To overcome these challenges, a new Spark shuffle manager is available in AWS Glue that disaggregates Spark compute and shuffle storage by utilizing Amazon S3 to store Spark shuffle and spill files. Using Amazon S3 for Spark shuffle storage lets you run data-intensive workloads much more reliably, and scale elastically. The following figure illustrates how Spark map tasks write the shuffle and spill files to the given Amazon S3 shuffle bucket. Reducer tasks consider the shuffle blocks as remote blocks, and read them from the same shuffle bucket.
Enabling AWS Glue Spark shuffle manager – AWS Glue 2.0 allows users to configure the AWS Glue Spark shuffle manager. It can be enabled using the following job parameters.

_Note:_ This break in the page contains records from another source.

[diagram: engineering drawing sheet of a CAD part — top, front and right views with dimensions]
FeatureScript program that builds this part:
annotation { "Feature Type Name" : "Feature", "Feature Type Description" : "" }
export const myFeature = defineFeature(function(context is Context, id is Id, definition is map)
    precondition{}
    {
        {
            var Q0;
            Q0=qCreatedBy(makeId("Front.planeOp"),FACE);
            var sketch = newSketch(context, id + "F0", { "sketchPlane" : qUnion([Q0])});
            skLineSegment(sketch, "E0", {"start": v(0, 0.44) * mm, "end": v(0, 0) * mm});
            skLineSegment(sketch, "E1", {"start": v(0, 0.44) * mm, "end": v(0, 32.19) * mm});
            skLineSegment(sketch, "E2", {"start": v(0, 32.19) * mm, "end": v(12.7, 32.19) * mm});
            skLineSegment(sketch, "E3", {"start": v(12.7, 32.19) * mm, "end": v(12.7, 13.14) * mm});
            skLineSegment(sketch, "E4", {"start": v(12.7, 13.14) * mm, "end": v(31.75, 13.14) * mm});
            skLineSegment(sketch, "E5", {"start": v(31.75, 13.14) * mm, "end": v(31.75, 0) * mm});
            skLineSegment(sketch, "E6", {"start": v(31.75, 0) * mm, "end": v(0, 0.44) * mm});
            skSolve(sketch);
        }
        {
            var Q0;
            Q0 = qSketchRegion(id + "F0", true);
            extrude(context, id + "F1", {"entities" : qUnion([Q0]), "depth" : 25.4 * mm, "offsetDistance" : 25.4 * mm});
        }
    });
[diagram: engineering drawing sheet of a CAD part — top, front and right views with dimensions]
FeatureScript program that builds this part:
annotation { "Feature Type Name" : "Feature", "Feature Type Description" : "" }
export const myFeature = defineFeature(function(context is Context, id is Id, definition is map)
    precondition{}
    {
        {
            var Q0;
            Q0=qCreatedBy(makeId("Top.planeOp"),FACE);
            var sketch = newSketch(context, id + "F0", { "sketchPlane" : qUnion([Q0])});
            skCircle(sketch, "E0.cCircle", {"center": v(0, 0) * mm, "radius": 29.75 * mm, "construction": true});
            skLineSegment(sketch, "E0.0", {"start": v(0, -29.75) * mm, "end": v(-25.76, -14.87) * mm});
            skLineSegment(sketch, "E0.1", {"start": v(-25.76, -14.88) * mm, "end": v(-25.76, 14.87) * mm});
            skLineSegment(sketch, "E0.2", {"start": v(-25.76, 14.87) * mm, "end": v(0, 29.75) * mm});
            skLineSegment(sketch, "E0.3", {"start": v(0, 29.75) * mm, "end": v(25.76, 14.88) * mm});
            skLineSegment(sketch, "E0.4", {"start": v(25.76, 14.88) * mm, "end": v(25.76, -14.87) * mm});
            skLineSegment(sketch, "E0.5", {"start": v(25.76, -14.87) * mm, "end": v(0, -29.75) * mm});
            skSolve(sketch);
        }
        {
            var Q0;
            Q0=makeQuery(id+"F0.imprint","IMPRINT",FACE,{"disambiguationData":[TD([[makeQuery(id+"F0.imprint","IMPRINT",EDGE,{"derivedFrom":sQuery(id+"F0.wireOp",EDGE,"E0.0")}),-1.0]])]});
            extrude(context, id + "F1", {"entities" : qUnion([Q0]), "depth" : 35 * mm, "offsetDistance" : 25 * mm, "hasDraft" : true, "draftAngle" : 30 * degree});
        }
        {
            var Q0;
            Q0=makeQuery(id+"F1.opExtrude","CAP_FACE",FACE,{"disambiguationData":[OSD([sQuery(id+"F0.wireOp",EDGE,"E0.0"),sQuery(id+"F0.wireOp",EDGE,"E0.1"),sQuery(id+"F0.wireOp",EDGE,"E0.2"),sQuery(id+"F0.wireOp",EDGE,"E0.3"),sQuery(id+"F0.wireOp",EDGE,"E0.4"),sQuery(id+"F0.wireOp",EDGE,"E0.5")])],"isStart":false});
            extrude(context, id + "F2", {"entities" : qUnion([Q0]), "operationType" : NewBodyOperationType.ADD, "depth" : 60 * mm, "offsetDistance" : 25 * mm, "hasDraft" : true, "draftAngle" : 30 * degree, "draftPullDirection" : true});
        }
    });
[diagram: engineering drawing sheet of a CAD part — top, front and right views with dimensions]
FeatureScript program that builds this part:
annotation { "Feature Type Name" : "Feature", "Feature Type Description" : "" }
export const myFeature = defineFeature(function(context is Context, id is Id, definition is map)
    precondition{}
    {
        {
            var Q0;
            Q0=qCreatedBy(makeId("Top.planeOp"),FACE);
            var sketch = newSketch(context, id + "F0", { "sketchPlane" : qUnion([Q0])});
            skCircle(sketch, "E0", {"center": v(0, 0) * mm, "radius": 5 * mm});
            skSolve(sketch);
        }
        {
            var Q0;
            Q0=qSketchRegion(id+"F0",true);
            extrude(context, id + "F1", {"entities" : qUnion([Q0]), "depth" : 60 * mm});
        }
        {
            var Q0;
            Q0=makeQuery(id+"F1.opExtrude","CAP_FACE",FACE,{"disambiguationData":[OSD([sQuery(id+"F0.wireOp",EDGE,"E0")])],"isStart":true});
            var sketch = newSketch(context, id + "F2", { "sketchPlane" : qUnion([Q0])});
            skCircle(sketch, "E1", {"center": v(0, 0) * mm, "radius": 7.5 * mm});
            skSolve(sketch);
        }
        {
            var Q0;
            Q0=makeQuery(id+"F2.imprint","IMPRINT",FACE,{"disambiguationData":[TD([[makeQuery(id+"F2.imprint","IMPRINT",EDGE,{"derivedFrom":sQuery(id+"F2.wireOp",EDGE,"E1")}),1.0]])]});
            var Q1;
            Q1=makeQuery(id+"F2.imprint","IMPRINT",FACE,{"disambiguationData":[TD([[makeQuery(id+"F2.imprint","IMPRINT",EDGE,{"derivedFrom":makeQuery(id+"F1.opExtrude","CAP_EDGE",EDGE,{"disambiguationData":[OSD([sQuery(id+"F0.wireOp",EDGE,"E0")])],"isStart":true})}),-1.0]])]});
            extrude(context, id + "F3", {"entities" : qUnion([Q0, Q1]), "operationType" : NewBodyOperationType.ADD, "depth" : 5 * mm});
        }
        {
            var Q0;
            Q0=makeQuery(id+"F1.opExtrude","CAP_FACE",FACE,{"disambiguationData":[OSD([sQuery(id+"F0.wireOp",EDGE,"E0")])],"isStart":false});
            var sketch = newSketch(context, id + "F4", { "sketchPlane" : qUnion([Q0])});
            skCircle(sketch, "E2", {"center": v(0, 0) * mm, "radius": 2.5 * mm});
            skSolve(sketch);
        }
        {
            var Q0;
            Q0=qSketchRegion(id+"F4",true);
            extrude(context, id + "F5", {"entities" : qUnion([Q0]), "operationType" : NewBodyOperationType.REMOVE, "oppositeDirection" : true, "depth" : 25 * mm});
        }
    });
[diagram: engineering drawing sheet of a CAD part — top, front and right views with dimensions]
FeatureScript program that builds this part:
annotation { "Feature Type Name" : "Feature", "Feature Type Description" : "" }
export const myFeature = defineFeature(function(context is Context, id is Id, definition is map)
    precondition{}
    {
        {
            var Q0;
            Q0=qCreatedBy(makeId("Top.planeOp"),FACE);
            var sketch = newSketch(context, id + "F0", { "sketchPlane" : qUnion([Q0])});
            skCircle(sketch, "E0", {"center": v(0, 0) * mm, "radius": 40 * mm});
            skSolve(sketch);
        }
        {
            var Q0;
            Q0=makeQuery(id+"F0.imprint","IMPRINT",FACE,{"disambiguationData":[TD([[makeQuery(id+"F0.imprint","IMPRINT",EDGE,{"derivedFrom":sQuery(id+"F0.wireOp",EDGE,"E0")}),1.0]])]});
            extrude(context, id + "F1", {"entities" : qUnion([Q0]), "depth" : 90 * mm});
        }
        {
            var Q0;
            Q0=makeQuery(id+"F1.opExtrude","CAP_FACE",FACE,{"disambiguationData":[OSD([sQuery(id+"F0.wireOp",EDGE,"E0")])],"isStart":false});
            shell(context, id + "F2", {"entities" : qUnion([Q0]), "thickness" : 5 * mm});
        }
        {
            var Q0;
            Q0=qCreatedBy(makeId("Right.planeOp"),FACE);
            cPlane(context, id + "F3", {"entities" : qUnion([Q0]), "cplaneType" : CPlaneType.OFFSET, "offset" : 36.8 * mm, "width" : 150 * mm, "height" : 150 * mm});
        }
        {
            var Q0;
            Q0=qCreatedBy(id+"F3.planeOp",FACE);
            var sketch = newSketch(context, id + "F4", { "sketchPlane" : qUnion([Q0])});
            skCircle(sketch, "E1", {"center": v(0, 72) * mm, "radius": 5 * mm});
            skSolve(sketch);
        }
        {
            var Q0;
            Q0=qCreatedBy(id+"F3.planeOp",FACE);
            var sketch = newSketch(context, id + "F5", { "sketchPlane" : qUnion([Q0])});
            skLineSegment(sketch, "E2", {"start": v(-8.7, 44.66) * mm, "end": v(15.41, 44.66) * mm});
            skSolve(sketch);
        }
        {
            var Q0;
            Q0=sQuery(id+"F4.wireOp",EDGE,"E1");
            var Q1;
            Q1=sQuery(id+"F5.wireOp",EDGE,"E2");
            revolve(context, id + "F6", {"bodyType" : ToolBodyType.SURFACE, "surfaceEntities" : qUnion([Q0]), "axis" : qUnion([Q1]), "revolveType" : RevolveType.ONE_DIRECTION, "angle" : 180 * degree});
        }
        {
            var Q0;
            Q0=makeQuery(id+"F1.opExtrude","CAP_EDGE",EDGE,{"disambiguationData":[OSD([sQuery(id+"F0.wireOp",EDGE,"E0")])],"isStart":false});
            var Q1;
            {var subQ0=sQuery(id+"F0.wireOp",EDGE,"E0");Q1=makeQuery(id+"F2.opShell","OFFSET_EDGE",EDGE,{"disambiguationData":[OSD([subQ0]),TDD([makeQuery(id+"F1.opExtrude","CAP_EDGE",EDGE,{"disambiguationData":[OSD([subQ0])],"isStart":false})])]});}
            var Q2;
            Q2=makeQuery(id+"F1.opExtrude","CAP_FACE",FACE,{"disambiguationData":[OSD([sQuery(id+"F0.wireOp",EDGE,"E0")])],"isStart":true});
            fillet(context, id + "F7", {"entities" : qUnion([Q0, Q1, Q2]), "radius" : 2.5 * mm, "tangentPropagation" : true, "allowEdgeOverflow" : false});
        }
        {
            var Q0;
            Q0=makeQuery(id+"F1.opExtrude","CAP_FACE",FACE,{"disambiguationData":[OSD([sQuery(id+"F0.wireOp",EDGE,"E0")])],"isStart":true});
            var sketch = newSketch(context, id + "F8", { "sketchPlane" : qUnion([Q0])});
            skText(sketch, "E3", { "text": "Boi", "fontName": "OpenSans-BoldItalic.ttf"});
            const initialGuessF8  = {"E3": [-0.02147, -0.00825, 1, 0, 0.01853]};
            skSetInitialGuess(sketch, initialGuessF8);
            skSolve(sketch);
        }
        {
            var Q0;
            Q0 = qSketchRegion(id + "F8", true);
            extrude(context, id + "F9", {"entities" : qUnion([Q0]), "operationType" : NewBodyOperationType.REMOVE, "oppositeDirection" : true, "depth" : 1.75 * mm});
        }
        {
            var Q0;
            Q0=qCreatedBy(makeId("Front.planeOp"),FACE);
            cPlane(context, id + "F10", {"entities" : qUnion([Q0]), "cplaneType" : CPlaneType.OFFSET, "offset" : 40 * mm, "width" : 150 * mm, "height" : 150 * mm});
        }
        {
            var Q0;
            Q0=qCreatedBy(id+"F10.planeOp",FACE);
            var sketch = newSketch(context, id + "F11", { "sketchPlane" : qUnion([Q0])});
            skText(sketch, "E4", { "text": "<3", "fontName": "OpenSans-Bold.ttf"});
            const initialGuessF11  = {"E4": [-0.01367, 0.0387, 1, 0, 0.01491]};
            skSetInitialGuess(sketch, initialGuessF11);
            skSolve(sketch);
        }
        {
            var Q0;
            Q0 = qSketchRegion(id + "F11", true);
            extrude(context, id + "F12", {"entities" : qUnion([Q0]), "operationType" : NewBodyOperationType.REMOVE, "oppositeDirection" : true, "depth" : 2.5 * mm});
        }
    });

Table 1 — Job parameters for AWS Glue shuffle manager
Key | Value | Explanation |
---|---|---|
--write-shuffle-files-to-s3
|
TRUE
|
This is the main flag, which tells Spark to use S3 buckets for writing and reading shuffle data. |
--write-shuffle-spills-to-s3
|
TRUE
|
This is an optional flag that lets you offload spill files to S3 buckets, which provides additional resiliency to your Spark job. This is only required for large workloads that spill a lot of data to disk. This flag is disabled by default. |
--conf
|
spark.shuffle.glue.s3ShuffleBucket=s3://<shuffle-bucket>
|
This is also optional, and it specifies the S3 bucket where we write the shuffle files. |
Consider this solution in following situations:
-
This feature is recommended when you want to ensure the reliable run of your data intensive workloads that create a large amount of shuffle or spill data. Writing and reading shuffle files from Amazon S3 is marginally slower when compared to local disk for our experiments with TPC-DS
queries. S3 shuffle performance is impacted by the number and size of shuffle files. For example, S3 can be slower for reads as compared to local storage if you have a large number of small shuffle files or partitions in your Spark application. -
You can use this feature if your job frequently suffers from “No space left on device” issues.
-
You can use this feature if your job frequently suffers fetch failure issues:
org.apache.spark.shuffle.MetadataFetchFailedException
-
You can use this feature if your data is skewed.
-
We recommend setting the S3 bucket lifecycle policies on the shuffle bucket (
spark.shuffle.glue.s3ShuffleBucket
) to clean up old shuffle data. -
This feature is available on AWS Glue 2.0 and Spark 2.4.3.